** EXTRACTED MATERIAL follows **

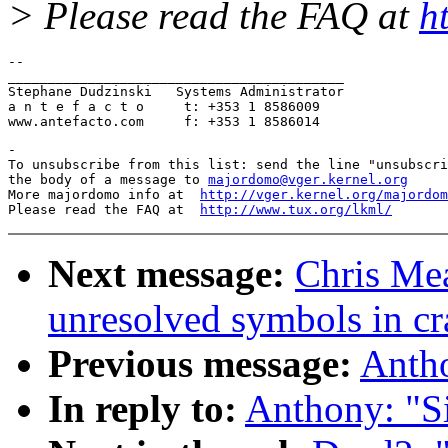
> Please read the FAQ at
h
-- 

__________________________________________

Stephane Dudzinski   Systems Administrator

a n t e f a c t o     t: +353 1 8586009

-

To unsubscribe from this list: send the line "unsubscri
the body of a message to 
majordomo@vger.kernel.org
More majordomo info at  
http://vger.kernel.org/majordom
Please read the FAQ at  
http://www.tux.org/lkml/
Next message:
Chris Mea
unresolved symbols in cr
Previous message:
Antho
In reply to:
Anthony: "Si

** End of EXTRACTED MATERIAL **

■ **WORK INSTRUCTION**: Copy out every line above without change, dropping the pictures.

■ **RESULT OF THE EXERCISE**:
> Please read the FAQ at
h
-- 

__________________________________________

Stephane Dudzinski   Systems Administrator

a n t e f a c t o     t: +353 1 8586009

-

To unsubscribe from this list: send the line "unsubscri
the body of a message to 
majordomo@vger.kernel.org
More majordomo info at  
http://vger.kernel.org/majordom
Please read the FAQ at  
http://www.tux.org/lkml/
Next message:
Chris Mea
unresolved symbols in cr
Previous message:
Antho
In reply to:
Anthony: "Si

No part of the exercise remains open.